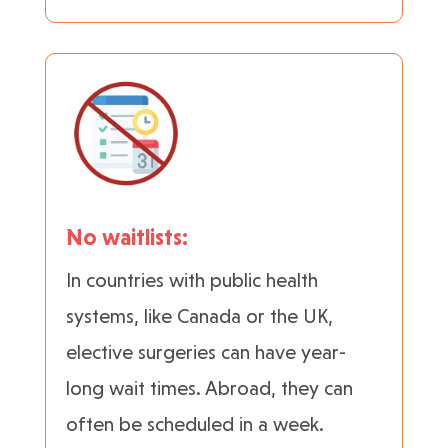
No waitlists:
In countries with public health
systems, like Canada or the UK,
elective surgeries can have year-
long wait times. Abroad, they can
often be scheduled in a week.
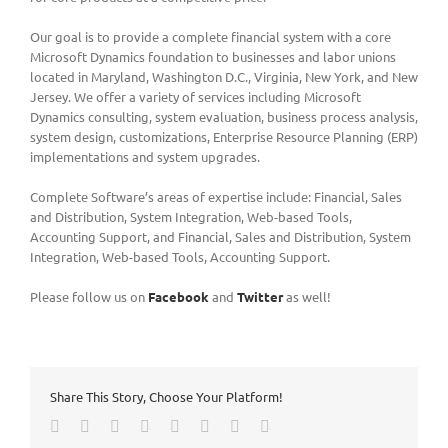
Our goal is to provide a complete financial system with a core
Microsoft Dynamics foundation to businesses and labor unions
located in Maryland, Washington D.C., Virginia, New York, and New
Jersey. We offer a variety of services including Microsoft
Dynamics consulting, system evaluation, business process analysis,
system design, customizations, Enterprise Resource Planning (ERP)
implementations and system upgrades.
Complete Software’s areas of expertise include: Financial, Sales
and Distribution, System Integration, Web-based Tools,
Accounting Support, and Financial, Sales and Distribution, System
Integration, Web-based Tools, Accounting Support.
Please follow us on
Facebook
and
Twitter
as well!
Share This Story, Choose Your Platform!
Facebook
Twitter
LinkedIn
Reddit
Tumblr
Pinterest
Vk
Email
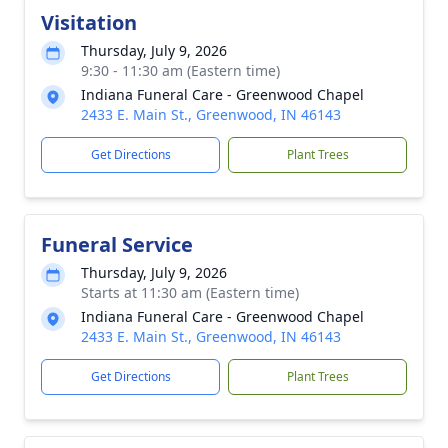
Visitation
Thursday, July 9, 2026
9:30 - 11:30 am (Eastern time)
Indiana Funeral Care - Greenwood Chapel
2433 E. Main St., Greenwood, IN 46143
Get Directions
Plant Trees
Funeral Service
Thursday, July 9, 2026
Starts at 11:30 am (Eastern time)
Indiana Funeral Care - Greenwood Chapel
2433 E. Main St., Greenwood, IN 46143
Get Directions
Plant Trees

§ §

> What to work on
Scan the material above. Copy each line that holds the word "Distribution".

> Answer to this task
and Distribution, System Integration, Web-based Tools,
Accounting Support, and Financial, Sales and Distribution, System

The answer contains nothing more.